I sure don't care. I don't know why anyone else would besides their feeling entitled to pass unsupported judgment on how you should live your life. And my opinion on people who pass judgments on other people is that unless they are supporting you financially, or are willing to support you financially and walk you through each step in your life their opinion does not actually matter. My neighbor can express how "too young" we are to get married or have children but their lives are in no way affected by our decisions (and our lives are in no way affected by their approval or disapproval), they have nothing to lose by the outcome of whatever opinion they have which makes their opinion invalid.

I must digress.

I'm in a particular mood today because I have realized that our five years of trying to conceive have become such a long journey because we have taken the un-solicited advice from so many of our peers and un-affiliated adults to wait, to not investigate our then-assumed infertility, to embrace that we had plenty of time, to enjoy not having children now, to not want to be parents now, to not get married until we're much older and 'lived life', etcetera. I want to go back in time and give younger-us the motivations to go after our dreams and not let other people motivate how we live our lives. We only have one life, it should have been our choice when we did all of these things.
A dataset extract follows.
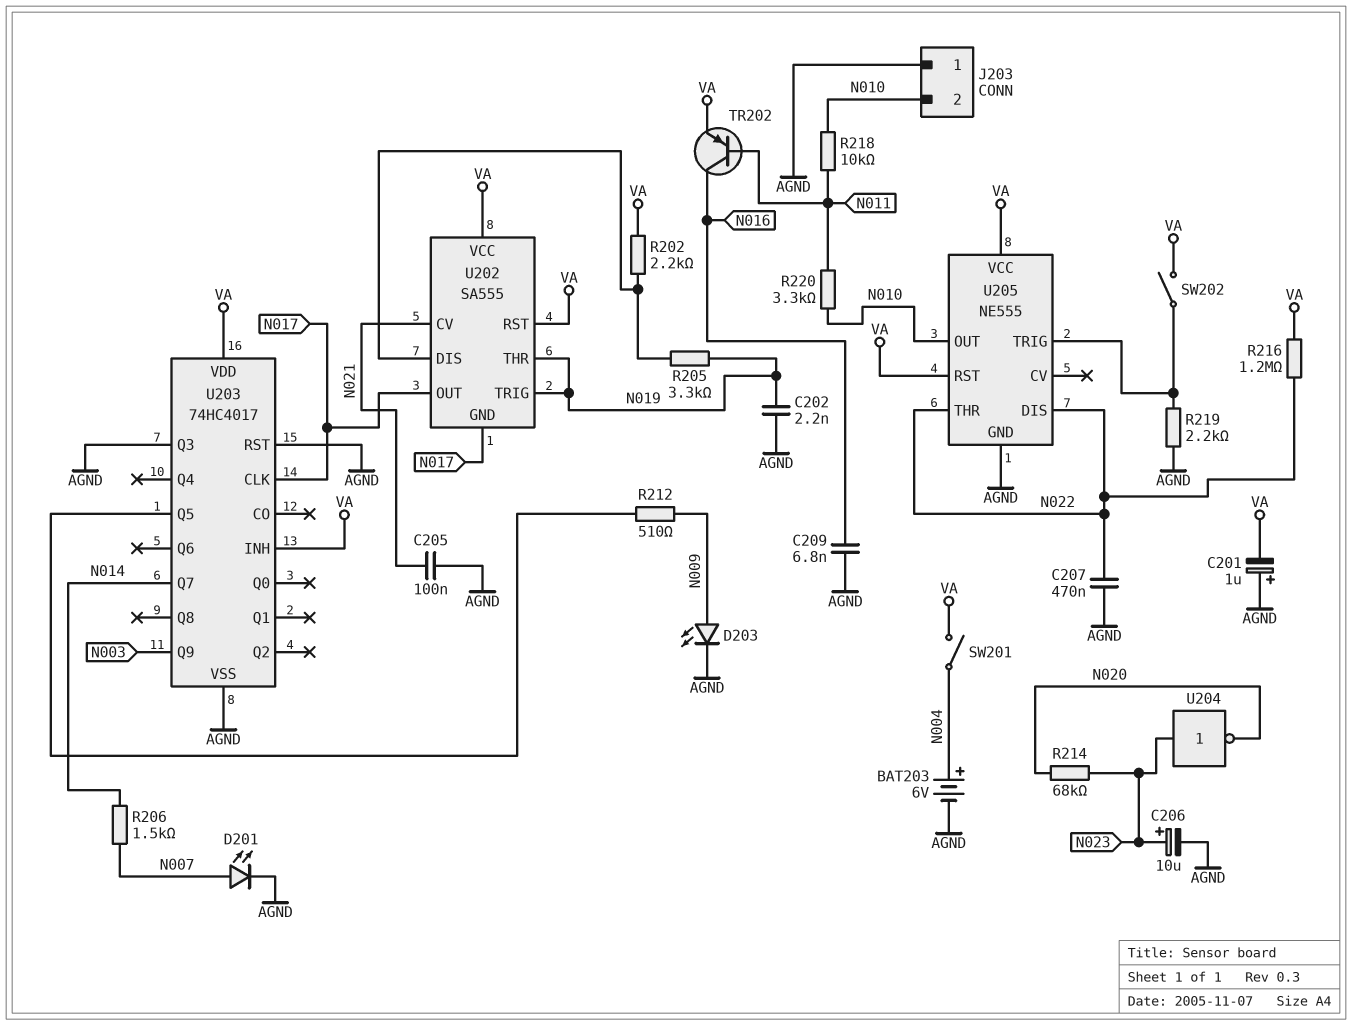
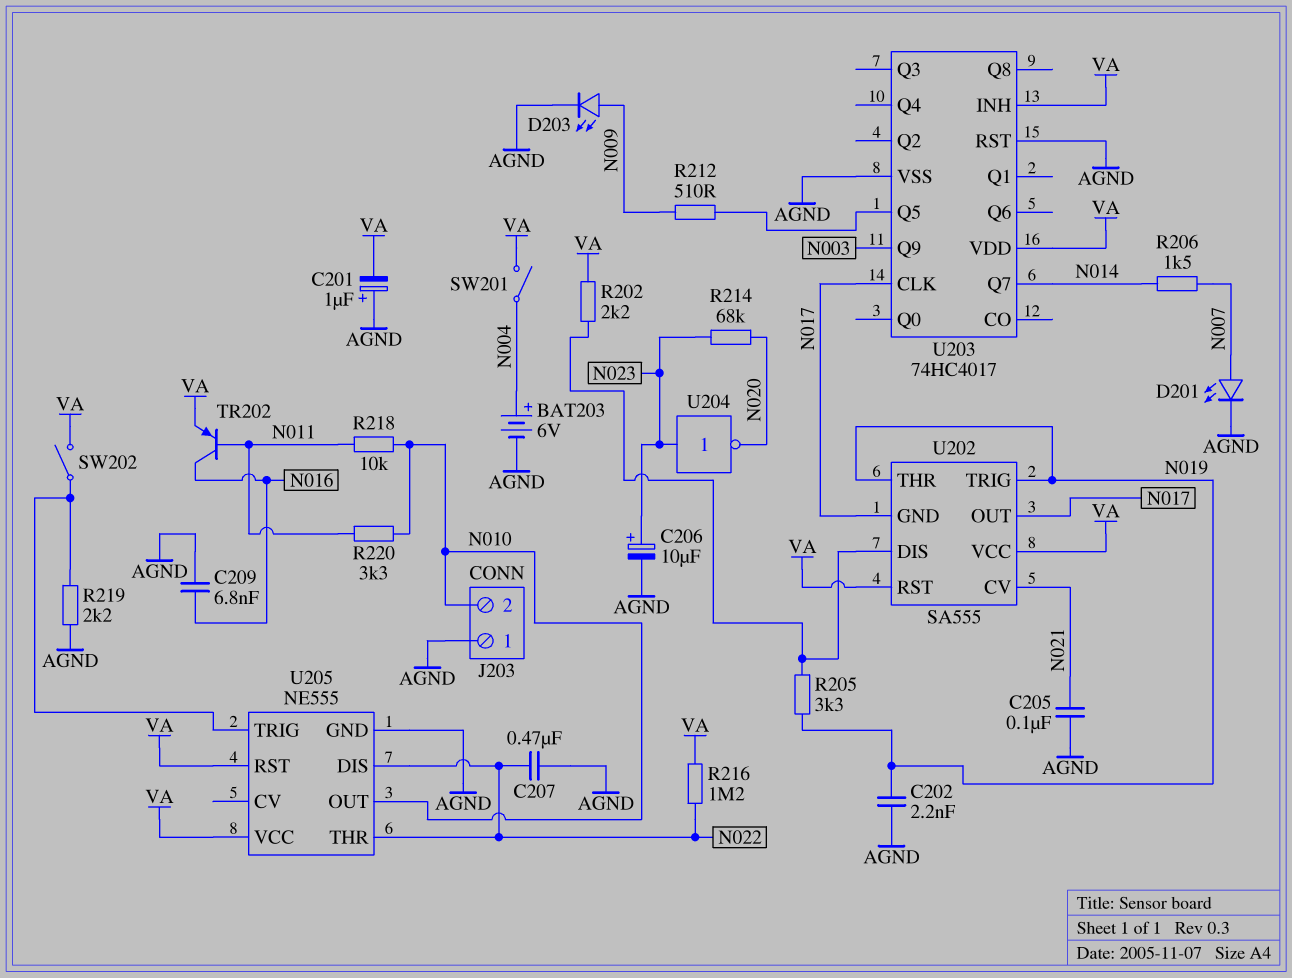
U203 pin Q3: AGND -> none

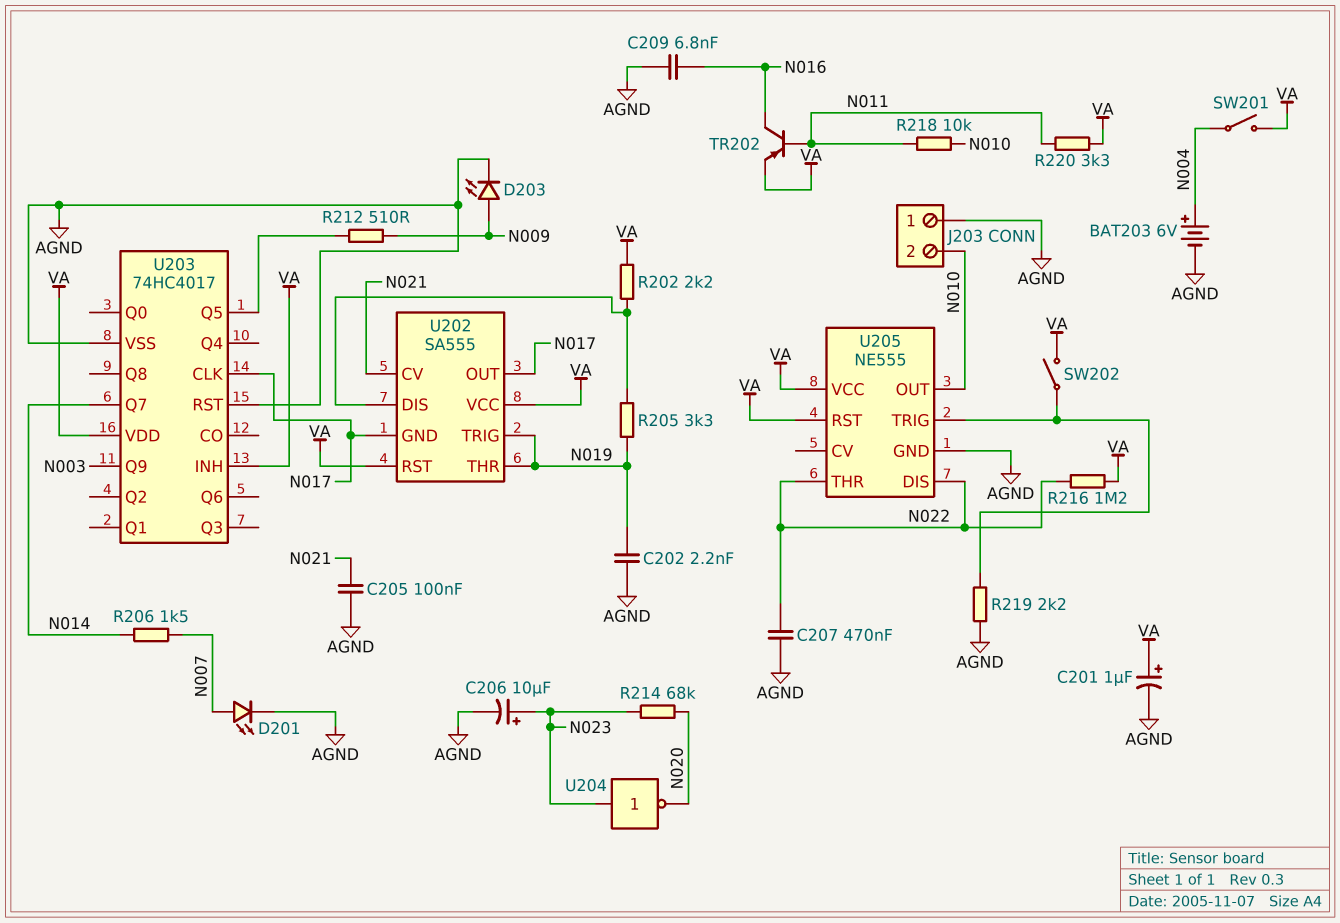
C201: 1uF (plus AGND, minus VA) -> 1uF (plus VA, minus AGND)
R220: 3.3k (N010, N011) -> 3.3k (N011, VA)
The truth is we have been talking about marriage since 2008 and eloping since 2010. It's now 2013 and we are over the politics of marriage, babies, and age. It's all really dumb after you spend five years waiting to be older because that will somehow make everyone we interact with happier.

Our life isn't about their happiness it is about our own, and right now we are not happy. We regret waiting and regret not having enough voice/confidence to be more public and open about what we are going through. I hate that I feel ashamed of trying to conceive with the love of my life, I hate that I am promote doing it "the right way" every time I use it as an method masking our infertility, I have that I am protecting ourselves from people knowing the truth.

I would much rather live in the truth.

I have never been a part of the LGBTQ group (besides a really awesome friend! Love yall!) but I can only imaging that this frustration is similar prior to coming out. Take me as I am or leave me. This is who I am, this is what I'm doing. It hurts more to not be who I am and surrounding myself with people who cannot support me as I pursue my endeavors (my happiness, my heart, my love, my calling, my meaning for being on this earth) than it is to pretend that I am something that I am not.

Right now I feel livid every time I must coke back the truth. When someone talks about "at least you're doing it right!" and all I want to do is cry because it is completely against our will. I feel angry that I live a double life, I feel sad that I live a double life, I feel little because I have to live a double life in order to feel emotionally safe.

Soon everyone I will be going public about our infertility. I will make it a point that the world know the truth. I will be doing it very soon. Everyone in America can know but everyone in America isn't the people whose opinions matter to me, it's my familiy's. I have to tell our families the truth the whole truth, for God doesn't want us to live lies, lying hurts. I am hurt.

Tuesday, July 2, 2013

Knock on Wood

So now that my cycles have finally gotten regular; 28 day regular, textbook regular, they have dissipated? I thought I was having my period but it turns out that I'm just having excessive spotting. Usually, well every period I have ever had in the history of forever have been at least some sort of full flow that lasted a few days. This time around I'm just spotting. I had one day of medium flow that I counted as CD1 but the remainder of the days have been spotting, not enough to saturate a pantyliner. Sometimes I toss a tampon in there and when I go to pull it out 6 hours later it's unblemished then I'll get on again light spotting like I get before my cycle begins.

It's dark red/brown....

Please no uterus, we are so close to our IUI cycle.  Don't start acting crazy again!